▸ Task to complete:
In the commentary on Wall Street research, what did the Securities and Exchange Commission warn individual investors not to do?

▸ Extracted text:
++++++++++
By DAVID MOON, Moon Capital Management
Since I first addressed the horrible problem of Wall Street analysts and
research over a year ago, it seems to be a more popular topic these days.
The State of New York threatens to launch an inquiry, as have a couple of
members of the US Congress. I suspect some politicians/investors got the
short end of an analyst recommendation and are ready to swing that stick at
someone. Too bad the guilty parties are still dodging the stick.
There are two problems with Wall Street research: it is often terribly biased
and almost always difficult to decipher. Words on Wall Street mean
something different than they do on Main Street. Only on Wall Street could
a highly paid professional make an 'aggressive hold' recommendation on a
stock. Only on Wall Street could only 2 or 3 percent of the stocks under
coverage receive a 'sell' recommendation. And only on Wall Street, it
seems, could the 'solution' to this problem actually add to the problem.
Because many Wall Street brokerage firms make a substantial portion of their
money selling investment banking services or executing client transactions, the
research reports they produce are often criticized for merely supporting those
two goals. Why would a firm produce a negative report on a company for
which the broker would like to raise money in a secondary offering or handle
their next acquisition? It seems that many people on Main Street are
finally waking up to this conflict and the implications for the reports produced
by these firms.
The Securities and Exchange Commission recently warned individual investors
not to rely solely on analysts' research reports when deciding whether or not to
buy a stock. If you are paying your broker for the value of her research,
what value is it if you can't use it to make your decision?
++++++++++
▸ Excerpted records:
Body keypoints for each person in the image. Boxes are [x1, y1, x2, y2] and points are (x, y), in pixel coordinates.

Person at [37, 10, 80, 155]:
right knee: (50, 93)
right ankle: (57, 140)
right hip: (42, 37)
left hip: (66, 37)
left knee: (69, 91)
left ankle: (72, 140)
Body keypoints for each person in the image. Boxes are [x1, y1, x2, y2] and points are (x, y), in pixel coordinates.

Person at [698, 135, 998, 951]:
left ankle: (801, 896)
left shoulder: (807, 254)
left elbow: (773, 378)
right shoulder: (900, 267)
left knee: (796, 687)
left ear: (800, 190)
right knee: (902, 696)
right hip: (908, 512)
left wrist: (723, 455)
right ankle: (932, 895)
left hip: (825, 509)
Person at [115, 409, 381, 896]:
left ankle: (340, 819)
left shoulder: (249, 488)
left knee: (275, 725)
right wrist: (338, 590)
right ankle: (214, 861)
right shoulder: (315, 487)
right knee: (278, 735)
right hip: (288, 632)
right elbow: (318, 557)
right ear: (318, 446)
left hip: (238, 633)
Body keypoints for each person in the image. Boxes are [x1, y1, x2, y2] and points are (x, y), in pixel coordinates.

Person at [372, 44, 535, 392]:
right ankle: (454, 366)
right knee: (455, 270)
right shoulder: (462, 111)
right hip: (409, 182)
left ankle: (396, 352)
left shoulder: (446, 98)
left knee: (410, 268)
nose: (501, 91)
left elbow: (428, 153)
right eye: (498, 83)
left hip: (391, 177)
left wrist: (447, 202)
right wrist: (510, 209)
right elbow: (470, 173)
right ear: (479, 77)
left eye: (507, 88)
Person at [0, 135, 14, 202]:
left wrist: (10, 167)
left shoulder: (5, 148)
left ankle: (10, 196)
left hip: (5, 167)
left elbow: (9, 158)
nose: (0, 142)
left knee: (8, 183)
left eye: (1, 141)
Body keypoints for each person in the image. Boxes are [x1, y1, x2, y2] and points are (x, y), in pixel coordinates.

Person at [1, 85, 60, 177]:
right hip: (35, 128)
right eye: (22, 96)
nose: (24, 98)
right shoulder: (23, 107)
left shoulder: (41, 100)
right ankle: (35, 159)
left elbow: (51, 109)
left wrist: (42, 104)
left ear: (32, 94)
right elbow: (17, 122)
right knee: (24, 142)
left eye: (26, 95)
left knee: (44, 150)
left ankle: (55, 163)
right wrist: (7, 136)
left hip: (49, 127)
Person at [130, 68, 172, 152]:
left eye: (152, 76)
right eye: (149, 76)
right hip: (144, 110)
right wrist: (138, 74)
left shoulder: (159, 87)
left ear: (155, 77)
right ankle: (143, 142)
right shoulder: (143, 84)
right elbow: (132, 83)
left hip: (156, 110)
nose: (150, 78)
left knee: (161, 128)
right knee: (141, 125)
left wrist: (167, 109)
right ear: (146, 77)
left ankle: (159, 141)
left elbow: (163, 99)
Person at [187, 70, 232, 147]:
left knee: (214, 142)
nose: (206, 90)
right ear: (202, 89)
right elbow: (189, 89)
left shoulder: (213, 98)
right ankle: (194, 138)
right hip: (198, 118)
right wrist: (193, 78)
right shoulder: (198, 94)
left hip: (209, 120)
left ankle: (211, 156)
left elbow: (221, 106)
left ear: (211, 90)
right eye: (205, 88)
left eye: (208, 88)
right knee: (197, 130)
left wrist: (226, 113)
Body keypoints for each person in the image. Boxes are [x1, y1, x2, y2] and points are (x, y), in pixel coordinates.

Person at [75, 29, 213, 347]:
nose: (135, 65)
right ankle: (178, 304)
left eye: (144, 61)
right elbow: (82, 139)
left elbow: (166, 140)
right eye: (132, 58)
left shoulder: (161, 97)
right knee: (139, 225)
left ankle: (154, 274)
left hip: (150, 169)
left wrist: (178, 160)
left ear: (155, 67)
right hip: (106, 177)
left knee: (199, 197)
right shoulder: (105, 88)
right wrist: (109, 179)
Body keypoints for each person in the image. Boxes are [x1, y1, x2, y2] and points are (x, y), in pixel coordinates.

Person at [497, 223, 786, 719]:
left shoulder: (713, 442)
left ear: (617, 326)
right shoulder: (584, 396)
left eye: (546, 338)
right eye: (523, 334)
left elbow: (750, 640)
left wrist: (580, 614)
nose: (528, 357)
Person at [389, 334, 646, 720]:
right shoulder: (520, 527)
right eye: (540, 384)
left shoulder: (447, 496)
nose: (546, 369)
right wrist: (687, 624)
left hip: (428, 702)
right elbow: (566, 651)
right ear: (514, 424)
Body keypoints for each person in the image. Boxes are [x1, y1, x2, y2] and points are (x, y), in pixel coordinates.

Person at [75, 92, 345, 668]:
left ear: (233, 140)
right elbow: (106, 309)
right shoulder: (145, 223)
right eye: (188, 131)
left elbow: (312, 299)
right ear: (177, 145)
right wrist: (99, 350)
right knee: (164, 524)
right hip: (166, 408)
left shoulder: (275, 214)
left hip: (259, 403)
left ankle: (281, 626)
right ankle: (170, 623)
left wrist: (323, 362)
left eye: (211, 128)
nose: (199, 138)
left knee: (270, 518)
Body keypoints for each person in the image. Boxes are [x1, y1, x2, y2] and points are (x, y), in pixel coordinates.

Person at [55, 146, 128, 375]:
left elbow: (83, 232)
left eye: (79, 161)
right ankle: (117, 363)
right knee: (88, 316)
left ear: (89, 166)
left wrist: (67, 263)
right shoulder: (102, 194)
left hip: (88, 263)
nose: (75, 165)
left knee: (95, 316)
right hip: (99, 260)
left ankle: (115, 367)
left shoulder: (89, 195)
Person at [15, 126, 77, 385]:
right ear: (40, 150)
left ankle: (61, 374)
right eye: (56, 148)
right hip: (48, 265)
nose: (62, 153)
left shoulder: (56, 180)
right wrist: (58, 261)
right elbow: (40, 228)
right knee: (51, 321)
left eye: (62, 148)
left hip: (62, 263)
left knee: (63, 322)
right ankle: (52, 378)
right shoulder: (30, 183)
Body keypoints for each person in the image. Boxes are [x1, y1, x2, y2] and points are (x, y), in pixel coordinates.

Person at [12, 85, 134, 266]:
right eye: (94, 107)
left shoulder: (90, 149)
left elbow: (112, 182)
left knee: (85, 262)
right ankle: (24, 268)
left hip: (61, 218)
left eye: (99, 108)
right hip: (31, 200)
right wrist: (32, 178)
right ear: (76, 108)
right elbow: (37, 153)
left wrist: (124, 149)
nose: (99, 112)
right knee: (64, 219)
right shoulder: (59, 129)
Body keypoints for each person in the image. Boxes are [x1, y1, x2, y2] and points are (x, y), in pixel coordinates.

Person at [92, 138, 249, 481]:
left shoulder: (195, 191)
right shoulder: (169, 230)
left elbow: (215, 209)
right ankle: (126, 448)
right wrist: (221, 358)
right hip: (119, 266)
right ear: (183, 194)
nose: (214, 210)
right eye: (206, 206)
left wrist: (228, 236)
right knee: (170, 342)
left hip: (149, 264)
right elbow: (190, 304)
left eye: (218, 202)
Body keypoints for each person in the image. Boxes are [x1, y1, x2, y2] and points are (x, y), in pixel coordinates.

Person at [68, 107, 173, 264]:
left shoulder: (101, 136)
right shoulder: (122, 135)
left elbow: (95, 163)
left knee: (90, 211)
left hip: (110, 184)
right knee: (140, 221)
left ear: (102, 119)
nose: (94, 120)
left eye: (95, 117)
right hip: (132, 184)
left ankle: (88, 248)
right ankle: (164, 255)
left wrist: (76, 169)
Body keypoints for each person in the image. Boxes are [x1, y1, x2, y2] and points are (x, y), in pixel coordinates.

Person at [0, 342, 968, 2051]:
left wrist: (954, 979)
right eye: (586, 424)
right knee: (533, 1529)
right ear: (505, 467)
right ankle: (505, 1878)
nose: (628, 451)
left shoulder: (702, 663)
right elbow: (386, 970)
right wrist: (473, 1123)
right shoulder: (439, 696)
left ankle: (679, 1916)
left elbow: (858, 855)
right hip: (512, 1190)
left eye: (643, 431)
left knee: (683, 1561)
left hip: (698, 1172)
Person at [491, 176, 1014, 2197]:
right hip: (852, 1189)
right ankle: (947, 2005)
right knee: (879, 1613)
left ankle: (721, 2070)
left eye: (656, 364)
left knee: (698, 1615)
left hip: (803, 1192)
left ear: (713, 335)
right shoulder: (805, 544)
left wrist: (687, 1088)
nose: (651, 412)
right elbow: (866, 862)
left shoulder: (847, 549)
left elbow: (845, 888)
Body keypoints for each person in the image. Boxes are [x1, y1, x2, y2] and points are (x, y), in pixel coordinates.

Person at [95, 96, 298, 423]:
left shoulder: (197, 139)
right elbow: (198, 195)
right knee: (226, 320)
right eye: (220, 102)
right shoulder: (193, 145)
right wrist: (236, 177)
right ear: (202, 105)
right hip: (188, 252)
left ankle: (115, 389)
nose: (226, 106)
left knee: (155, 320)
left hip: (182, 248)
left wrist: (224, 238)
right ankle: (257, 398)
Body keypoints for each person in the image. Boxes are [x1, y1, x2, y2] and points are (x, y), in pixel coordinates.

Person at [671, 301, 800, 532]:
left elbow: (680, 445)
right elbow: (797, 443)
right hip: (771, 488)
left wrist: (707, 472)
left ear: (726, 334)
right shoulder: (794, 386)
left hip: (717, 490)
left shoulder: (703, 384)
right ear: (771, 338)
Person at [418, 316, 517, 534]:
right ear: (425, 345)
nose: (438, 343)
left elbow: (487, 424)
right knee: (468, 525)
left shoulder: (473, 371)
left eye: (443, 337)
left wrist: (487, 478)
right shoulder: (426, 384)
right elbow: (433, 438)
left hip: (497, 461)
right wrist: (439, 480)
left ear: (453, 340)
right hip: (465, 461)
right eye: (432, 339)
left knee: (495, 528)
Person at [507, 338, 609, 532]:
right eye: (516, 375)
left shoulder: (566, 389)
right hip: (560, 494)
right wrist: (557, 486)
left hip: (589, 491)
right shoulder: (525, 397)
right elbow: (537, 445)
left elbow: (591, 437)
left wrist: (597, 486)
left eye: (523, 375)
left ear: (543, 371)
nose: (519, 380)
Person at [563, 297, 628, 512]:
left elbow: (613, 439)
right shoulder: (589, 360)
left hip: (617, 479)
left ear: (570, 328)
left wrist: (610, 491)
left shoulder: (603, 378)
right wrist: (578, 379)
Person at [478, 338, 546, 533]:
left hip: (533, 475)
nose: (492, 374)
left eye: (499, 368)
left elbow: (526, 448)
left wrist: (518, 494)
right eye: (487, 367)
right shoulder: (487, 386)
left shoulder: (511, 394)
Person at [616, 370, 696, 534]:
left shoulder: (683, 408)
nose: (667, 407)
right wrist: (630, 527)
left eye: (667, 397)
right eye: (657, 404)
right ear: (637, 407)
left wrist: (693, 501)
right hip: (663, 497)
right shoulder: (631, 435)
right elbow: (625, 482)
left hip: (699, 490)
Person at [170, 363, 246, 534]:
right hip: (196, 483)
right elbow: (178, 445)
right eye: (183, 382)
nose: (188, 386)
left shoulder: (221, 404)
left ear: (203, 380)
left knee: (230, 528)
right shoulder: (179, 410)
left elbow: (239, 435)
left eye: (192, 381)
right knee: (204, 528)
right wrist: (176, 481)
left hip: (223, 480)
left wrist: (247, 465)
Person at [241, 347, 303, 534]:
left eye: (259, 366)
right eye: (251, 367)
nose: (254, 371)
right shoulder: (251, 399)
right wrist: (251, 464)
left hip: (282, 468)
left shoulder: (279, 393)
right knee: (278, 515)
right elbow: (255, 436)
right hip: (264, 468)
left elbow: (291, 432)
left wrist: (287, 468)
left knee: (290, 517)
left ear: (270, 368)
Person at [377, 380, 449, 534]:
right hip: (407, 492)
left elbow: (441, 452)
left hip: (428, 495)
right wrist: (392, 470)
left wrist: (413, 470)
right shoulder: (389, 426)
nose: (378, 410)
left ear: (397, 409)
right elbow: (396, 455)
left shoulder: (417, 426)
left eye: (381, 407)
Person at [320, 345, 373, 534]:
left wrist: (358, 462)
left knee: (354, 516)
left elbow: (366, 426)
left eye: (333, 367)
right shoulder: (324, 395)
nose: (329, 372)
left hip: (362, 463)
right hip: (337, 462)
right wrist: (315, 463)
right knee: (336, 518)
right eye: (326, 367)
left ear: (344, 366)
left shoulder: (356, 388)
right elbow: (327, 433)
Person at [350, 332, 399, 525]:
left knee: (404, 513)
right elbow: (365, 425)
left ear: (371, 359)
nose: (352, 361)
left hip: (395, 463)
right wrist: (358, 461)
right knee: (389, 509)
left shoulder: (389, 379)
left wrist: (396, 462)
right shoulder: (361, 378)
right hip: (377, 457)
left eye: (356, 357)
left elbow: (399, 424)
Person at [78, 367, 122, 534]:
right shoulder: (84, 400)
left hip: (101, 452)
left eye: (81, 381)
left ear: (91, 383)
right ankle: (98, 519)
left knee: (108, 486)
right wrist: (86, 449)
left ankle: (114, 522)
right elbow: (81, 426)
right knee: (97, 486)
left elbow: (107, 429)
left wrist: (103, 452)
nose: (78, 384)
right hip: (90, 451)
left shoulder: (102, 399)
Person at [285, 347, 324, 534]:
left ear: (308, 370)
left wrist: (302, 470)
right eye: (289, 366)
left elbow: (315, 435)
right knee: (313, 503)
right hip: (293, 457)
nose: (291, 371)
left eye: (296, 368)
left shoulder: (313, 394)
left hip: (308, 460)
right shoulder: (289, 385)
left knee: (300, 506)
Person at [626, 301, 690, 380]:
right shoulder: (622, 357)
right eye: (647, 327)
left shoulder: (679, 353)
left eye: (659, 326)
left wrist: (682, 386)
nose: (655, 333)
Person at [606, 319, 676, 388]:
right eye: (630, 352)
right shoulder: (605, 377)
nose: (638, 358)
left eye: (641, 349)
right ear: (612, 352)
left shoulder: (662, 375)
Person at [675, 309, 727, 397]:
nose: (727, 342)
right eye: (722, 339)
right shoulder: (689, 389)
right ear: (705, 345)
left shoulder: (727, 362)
++++++++++
▸ Expected output:
Rely solely on analysts' research reports when deciding whether or not to buy a stock.